### Task item
Every entry must be duplicated precisely as written.

### Exercise inputs
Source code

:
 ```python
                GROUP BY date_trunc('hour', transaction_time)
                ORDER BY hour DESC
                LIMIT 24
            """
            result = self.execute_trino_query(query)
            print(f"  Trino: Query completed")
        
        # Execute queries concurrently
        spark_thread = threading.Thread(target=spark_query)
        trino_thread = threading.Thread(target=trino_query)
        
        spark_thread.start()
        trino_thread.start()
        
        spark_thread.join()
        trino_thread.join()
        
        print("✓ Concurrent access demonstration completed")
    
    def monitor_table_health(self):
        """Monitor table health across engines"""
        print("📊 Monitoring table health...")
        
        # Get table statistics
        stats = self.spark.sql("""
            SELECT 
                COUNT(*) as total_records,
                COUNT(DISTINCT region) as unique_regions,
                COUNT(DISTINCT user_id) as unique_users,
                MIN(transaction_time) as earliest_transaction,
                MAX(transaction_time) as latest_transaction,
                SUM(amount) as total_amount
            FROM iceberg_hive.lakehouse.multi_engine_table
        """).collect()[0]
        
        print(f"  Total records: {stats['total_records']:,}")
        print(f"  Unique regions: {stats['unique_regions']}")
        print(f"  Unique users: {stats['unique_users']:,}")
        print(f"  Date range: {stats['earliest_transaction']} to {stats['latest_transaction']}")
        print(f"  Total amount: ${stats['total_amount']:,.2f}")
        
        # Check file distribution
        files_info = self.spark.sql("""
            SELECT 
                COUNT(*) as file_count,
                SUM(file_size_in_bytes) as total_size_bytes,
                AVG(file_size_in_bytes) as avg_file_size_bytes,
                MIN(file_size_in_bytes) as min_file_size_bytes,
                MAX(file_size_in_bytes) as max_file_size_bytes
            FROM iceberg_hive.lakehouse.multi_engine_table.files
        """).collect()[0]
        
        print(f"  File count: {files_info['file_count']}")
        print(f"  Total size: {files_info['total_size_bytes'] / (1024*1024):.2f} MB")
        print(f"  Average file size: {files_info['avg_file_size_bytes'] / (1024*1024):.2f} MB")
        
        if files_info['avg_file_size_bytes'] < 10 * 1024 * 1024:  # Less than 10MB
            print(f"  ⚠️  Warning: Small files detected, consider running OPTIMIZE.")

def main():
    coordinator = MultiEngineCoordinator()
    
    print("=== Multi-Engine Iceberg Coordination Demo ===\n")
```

### Exercise answer
Source code

:
 ```python
                GROUP BY date_trunc('hour', transaction_time)
                ORDER BY hour DESC
                LIMIT 24
            """
            result = self.execute_trino_query(query)
            print(f"  Trino: Query completed")
        
        # Execute queries concurrently
        spark_thread = threading.Thread(target=spark_query)
        trino_thread = threading.Thread(target=trino_query)
        
        spark_thread.start()
        trino_thread.start()
        
        spark_thread.join()
        trino_thread.join()
        
        print("✓ Concurrent access demonstration completed")
    
    def monitor_table_health(self):
        """Monitor table health across engines"""
        print("📊 Monitoring table health...")
        
        # Get table statistics
        stats = self.spark.sql("""
            SELECT 
                COUNT(*) as total_records,
                COUNT(DISTINCT region) as unique_regions,
                COUNT(DISTINCT user_id) as unique_users,
                MIN(transaction_time) as earliest_transaction,
                MAX(transaction_time) as latest_transaction,
                SUM(amount) as total_amount
            FROM iceberg_hive.lakehouse.multi_engine_table
        """).collect()[0]
        
        print(f"  Total records: {stats['total_records']:,}")
        print(f"  Unique regions: {stats['unique_regions']}")
        print(f"  Unique users: {stats['unique_users']:,}")
        print(f"  Date range: {stats['earliest_transaction']} to {stats['latest_transaction']}")
        print(f"  Total amount: ${stats['total_amount']:,.2f}")
        
        # Check file distribution
        files_info = self.spark.sql("""
            SELECT 
                COUNT(*) as file_count,
                SUM(file_size_in_bytes) as total_size_bytes,
                AVG(file_size_in_bytes) as avg_file_size_bytes,
                MIN(file_size_in_bytes) as min_file_size_bytes,
                MAX(file_size_in_bytes) as max_file_size_bytes
            FROM iceberg_hive.lakehouse.multi_engine_table.files
        """).collect()[0]
        
        print(f"  File count: {files_info['file_count']}")
        print(f"  Total size: {files_info['total_size_bytes'] / (1024*1024):.2f} MB")
        print(f"  Average file size: {files_info['avg_file_size_bytes'] / (1024*1024):.2f} MB")
        
        if files_info['avg_file_size_bytes'] < 10 * 1024 * 1024:  # Less than 10MB
            print(f"  ⚠️  Warning: Small files detected, consider running OPTIMIZE.")

def main():
    coordinator = MultiEngineCoordinator()
    
    print("=== Multi-Engine Iceberg Coordination Demo ===\n")
```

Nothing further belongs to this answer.